Let us be honest.
There… someone said it.
It’s a reality, but the heart behind why you care about it makes the difference. There is not one student pastor out there if they are honest with themselves, when asked if they would want the service to grow… they would say “no”.
So now that is out of the way, let’s talk about some practical ways we can make some moves towards really growing our services. What I have found is that there are a lot of pastors whos services and/or events get into a routine because they happen weekly or events happen monthly. What happens in routine is we turn a blind eye or we don’t notice when things are not working like they used to because, well… it’s routine.
One of the best things we can do is take a good hard look at our services and ask some tough questions about them if we really want to see growth in the future.
So, here are some tough questions to ask about your service/events:
- Is your service/gathering/event worth being invited to?
This is a good question. It’s a tough question. It’s one we need to ask though. If we are asking our students to invite their peers, but they don’t seem to be, have we really thought through this question? We went through a re-do to make sure our service was the best thing we can do. We are focusing a year to nail down our program to make it the best it can be.
Here is the thing. Trust is key. As you begin to make adjustments, your first few months of service and first few events are for your own students to gain trust you can put on a worthwhile event. Once they see that service is worth being invited to, once you gain their trust that you can put on something their friends would be interested in joining, then you will start to see some new faces.
- Is the language that you use, new-person friendly?
Do you use Christian language and not explain it? Would a new student feel “weird” because they have no idea what is happening or what anything means? I feel like most of us because the church is a normal thing, we don’t even notice that we talk a certain “church” way.
Worship/Prayer/Communion/Baptism… are these just words that we say without second-guessing or do we take a sentence or two to explain them a bit so we can keep the new student in mind when they do start showing up? One of the best ways to alienate new students is to make sure they don’t know what is being communicated or expected of them.
For example in our ministry, small groups are a normal part of the program. If you come on a Wednesday, you are in a small group. So if we just dismiss to groups without explaining what they are and why we do them, they could feel confused or lost. But because we take a minute and explain why we do groups and why they are important and where they should go when they are new, it just makes them feel more welcomed and informed.

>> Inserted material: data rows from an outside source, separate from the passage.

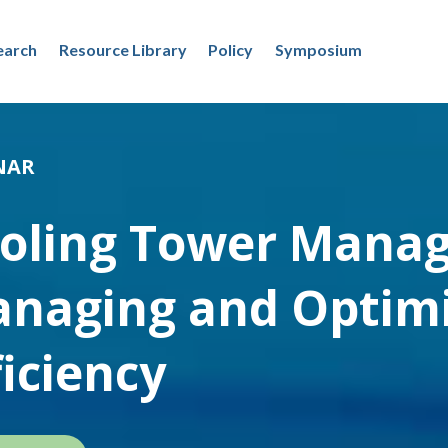
earch
Resource Library
Policy
Symposium
NAR
oling Tower Mana
naging and Optimi
ficiency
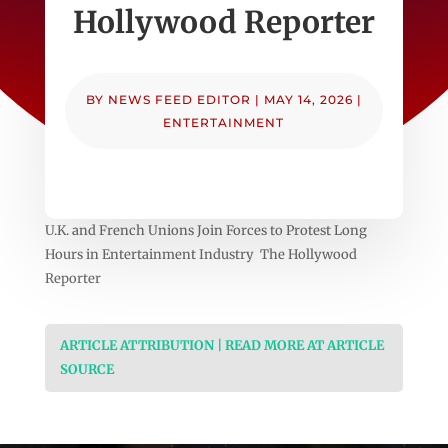
Hollywood Reporter
BY
NEWS FEED EDITOR
|
MAY 14, 2026
|
ENTERTAINMENT
U.K. and French Unions Join Forces to Protest Long
Hours in Entertainment Industry The Hollywood
Reporter
ARTICLE ATTRIBUTION | READ MORE AT ARTICLE
SOURCE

- Is your service/gathering have the new person in mind when they do show up?
Do you have anything for new people? Do you make them stand up in front of everyone (please don’t)? Do you let them be anonymous? I think just even being prepared for when new students show up means the world to them because they believe we were prepped for them coming… like we were expecting them.
So in asking these questions, here are a few things to keep in mind:
- We need to humble ourselves first. Changing your culture requires a change in the organization. Change is hard for some but as leaders, we need to humble ourselves because when asking some real questions about how we program will deliver some real answers… some of which are hard to hear. So be open-handed.
- Don’t just do things just to do things. Don’t just do things because you think it’s “cool”. Have intentionality behind what you are planning.
- Developing any type of culture takes a while. Don’t change everything this week. This will not go well for you if you cannonball into change.
- This should not be done alone. Invite your volunteer team into it. Let them speak into it and gain some buy-in so when decisions of change come, they will know what is coming and will be likely to back you.
This is just a small step but it’s an important one when it comes to really begin to evaluate why or why not our ministry might be growing.